🤖 AI Summary
Estimating the leverage effect in high-frequency financial data is challenged by strong dependence and non-Gaussian microstructure noise, leading to substantial bias and low efficiency in existing estimators. This paper proposes a robust and efficient multiscale estimation framework, introducing for the first time the dual-estimator architecture of Shifted Adaptive Leverage Estimator (SALE) and Multiscale Leverage Estimator (MSLE). A displaced sliding window scheme simplifies computation, while an adaptive optimal weighting strategy—based on cross-scale covariance—is designed to enhance estimation accuracy. Theoretically, MSLE achieves the convergence rate $n^{-1/9}$ under microstructure noise, the fastest rate established to date for this setting. Finite-sample errors are significantly lower than those of state-of-the-art methods. Monte Carlo simulations and empirical analysis on real market data confirm that the proposed approach delivers superior accuracy, strong robustness against noise and dependence, and practical deployability.
📝 Abstract
Estimating the leverage effect from high-frequency data is vital but challenged by complex, dependent microstructure noise, often exhibiting non-Gaussian higher-order moments. This paper introduces a novel multi-scale framework for efficient and robust leverage effect estimation under such flexible noise structures. We develop two new estimators, the Subsampling-and-Averaging Leverage Effect (SALE) and the Multi-Scale Leverage Effect (MSLE), which adapt subsampling and multi-scale approaches holistically using a unique shifted window technique. This design simplifies the multi-scale estimation procedure and enhances noise robustness without requiring the pre-averaging approach.

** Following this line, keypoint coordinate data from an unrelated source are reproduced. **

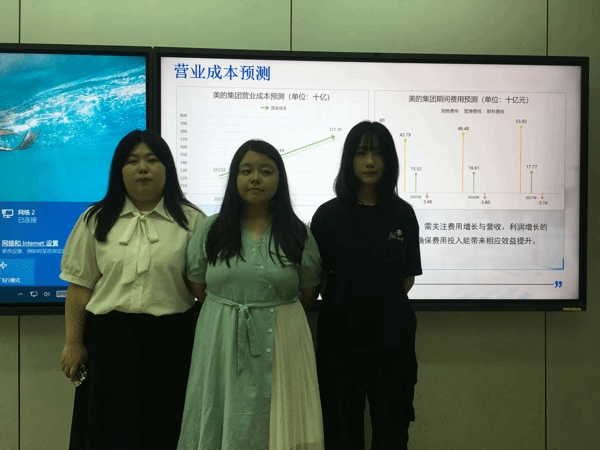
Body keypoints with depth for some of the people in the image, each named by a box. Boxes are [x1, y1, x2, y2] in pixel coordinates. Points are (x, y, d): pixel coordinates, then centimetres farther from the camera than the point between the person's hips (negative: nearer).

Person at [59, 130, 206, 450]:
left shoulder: (191, 221, 1)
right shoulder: (96, 220, 6)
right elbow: (80, 286, 5)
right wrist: (73, 343, 1)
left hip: (171, 342, -1)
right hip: (110, 339, 1)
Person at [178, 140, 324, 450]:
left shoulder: (298, 233, 1)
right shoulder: (210, 230, 3)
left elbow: (308, 295, 9)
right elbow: (199, 290, 10)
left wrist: (274, 312, 11)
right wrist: (231, 309, 9)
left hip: (281, 344, -1)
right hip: (221, 342, 1)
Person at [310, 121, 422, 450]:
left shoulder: (403, 214, 3)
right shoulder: (329, 214, -3)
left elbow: (408, 278, 9)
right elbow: (318, 279, 1)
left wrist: (381, 302, 1)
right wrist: (346, 303, -1)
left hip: (393, 339, 1)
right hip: (340, 338, -1)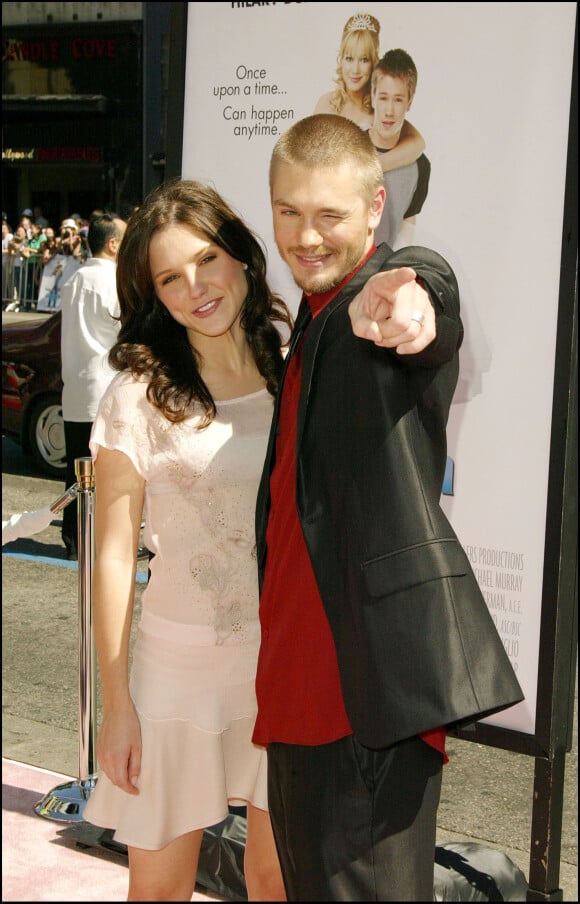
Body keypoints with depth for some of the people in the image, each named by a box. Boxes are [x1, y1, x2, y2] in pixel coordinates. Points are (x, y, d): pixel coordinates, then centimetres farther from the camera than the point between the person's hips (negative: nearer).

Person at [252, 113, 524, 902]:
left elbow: (424, 291, -34)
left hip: (375, 671, -9)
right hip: (303, 679, 9)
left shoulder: (413, 275, -6)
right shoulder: (314, 319, 19)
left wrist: (395, 304, -55)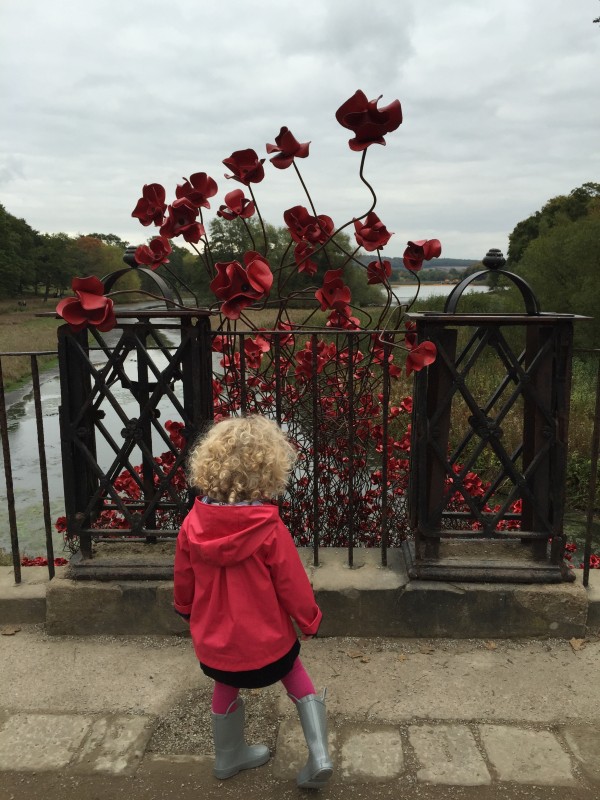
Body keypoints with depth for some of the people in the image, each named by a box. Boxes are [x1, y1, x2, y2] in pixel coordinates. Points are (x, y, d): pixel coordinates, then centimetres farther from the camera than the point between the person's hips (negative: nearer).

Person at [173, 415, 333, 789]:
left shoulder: (193, 524, -15)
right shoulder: (271, 529, -26)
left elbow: (184, 582, 1)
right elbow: (293, 587, -16)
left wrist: (187, 611, 21)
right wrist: (310, 620, 3)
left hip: (215, 643, 3)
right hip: (266, 641, -3)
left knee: (226, 689, 30)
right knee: (296, 675, 26)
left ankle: (229, 757, 52)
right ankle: (319, 755, 18)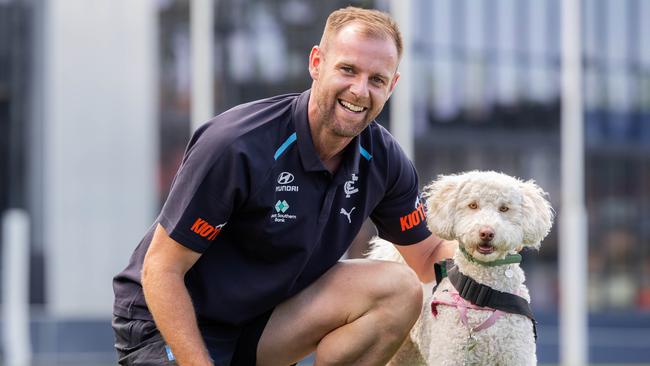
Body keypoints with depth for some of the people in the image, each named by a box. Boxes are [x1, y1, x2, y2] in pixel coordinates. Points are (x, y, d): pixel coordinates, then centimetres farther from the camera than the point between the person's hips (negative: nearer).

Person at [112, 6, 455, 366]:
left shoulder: (382, 159, -5)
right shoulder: (236, 145, -25)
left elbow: (427, 259, 9)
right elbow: (161, 269, -21)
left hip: (258, 322, 6)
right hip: (167, 325, -6)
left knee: (398, 288, -13)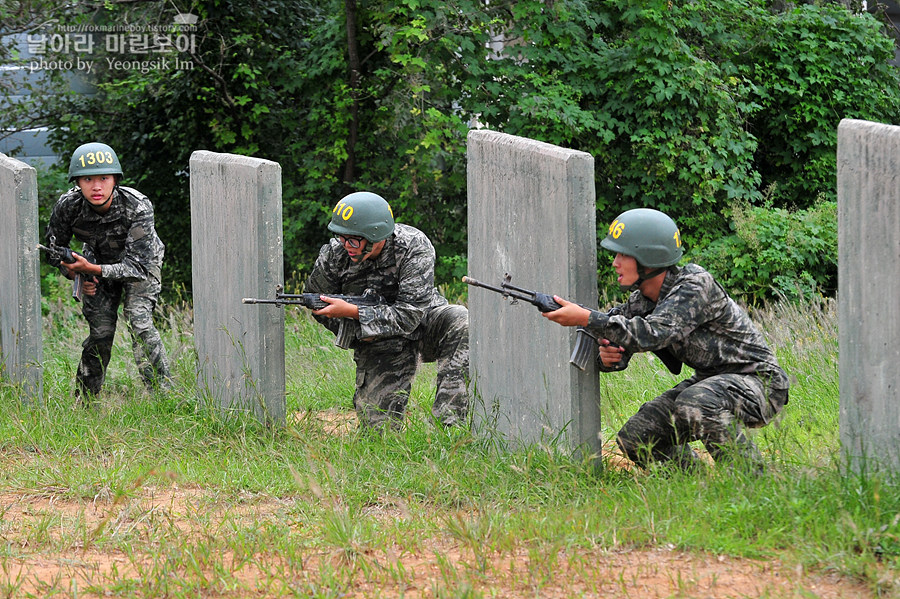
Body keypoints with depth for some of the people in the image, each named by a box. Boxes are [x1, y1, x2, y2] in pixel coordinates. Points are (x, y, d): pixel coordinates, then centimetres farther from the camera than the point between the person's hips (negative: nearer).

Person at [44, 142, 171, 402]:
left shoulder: (138, 207, -37)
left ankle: (163, 390, -15)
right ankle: (84, 399, 10)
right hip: (99, 263, 2)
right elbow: (53, 247, -7)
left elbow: (137, 265, -35)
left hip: (141, 261, -2)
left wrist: (92, 270, -45)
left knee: (138, 321, -21)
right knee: (101, 331, -6)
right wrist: (75, 274, -22)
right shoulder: (68, 205, -27)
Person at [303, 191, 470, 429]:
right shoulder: (333, 255, -15)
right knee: (378, 426, -15)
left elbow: (409, 315, -29)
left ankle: (448, 421, -36)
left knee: (460, 320, -36)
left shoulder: (414, 247, -25)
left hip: (423, 322, -1)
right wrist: (354, 330, -13)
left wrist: (352, 312, -35)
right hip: (380, 347, 1)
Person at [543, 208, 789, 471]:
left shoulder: (696, 287, -25)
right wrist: (607, 356, -20)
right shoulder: (641, 300, 0)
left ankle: (752, 479, -19)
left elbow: (651, 334, -37)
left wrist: (585, 318, -38)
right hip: (709, 381, 8)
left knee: (694, 404, -36)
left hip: (760, 383, -8)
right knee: (635, 438, -5)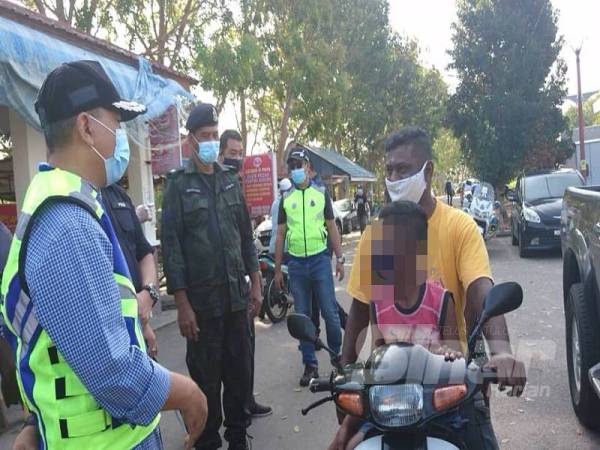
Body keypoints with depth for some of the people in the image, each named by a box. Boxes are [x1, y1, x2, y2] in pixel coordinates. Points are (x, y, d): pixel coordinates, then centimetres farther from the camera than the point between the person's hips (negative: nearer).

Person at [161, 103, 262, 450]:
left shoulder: (231, 180, 11)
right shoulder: (178, 184, -4)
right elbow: (171, 245, -8)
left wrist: (255, 284, 10)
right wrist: (182, 303, -12)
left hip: (237, 294, 4)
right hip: (201, 298, -4)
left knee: (241, 369, 11)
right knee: (206, 376, 7)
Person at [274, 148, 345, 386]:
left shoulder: (321, 193, 4)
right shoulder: (286, 198, 8)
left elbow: (332, 228, 7)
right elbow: (280, 235, 9)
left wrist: (340, 259, 2)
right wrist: (277, 269, 7)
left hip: (320, 259, -2)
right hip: (296, 263, 2)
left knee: (330, 312, -2)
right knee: (302, 316, 7)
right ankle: (310, 364, 17)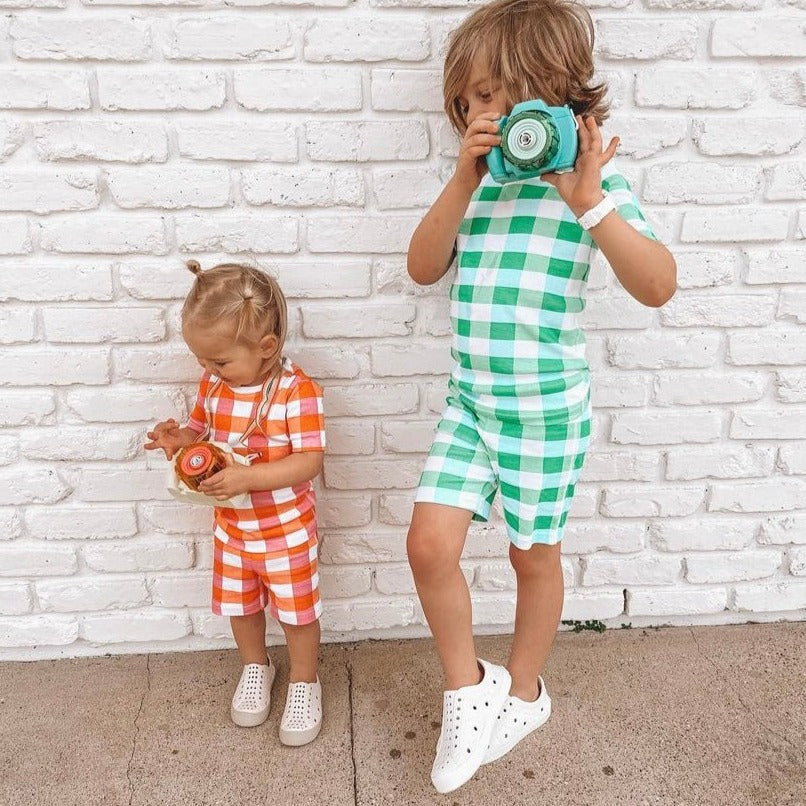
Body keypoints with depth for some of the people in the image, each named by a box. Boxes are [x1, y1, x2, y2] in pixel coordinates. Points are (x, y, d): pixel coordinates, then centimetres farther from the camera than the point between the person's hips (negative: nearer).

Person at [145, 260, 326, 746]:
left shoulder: (297, 390, -26)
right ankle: (255, 666, 49)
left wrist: (248, 477, -37)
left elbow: (310, 461, -28)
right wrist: (182, 438, -14)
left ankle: (304, 681, 37)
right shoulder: (214, 384, -6)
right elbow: (204, 429, 9)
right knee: (239, 603, 21)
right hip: (232, 525, 6)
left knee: (296, 607, 12)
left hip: (287, 528, -5)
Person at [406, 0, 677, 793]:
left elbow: (657, 285, -18)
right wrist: (464, 182, -13)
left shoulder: (592, 181, -9)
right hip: (469, 397, 4)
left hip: (546, 405, -3)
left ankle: (523, 691, 40)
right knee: (430, 542, -6)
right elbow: (423, 268, -3)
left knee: (533, 553, 13)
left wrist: (589, 202, -27)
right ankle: (467, 688, 21)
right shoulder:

We establish central limit theorems and stable convergence, with MSLE achieving convergence rates of an optimal $n^{-1/4}$ and a near-optimal $n^{-1/9}$ for the noise-free and noisy settings, respectively. A cornerstone of our framework's efficiency is a specifically designed MSLE weighting strategy that leverages covariance structures across scales. This significantly reduces asymptotic variance and, critically, yields substantially smaller finite-sample errors than existing methods under both noise-free and realistic noisy settings. Extensive simulations and empirical analyses confirm the superior efficiency, robustness, and practical advantages of our approach.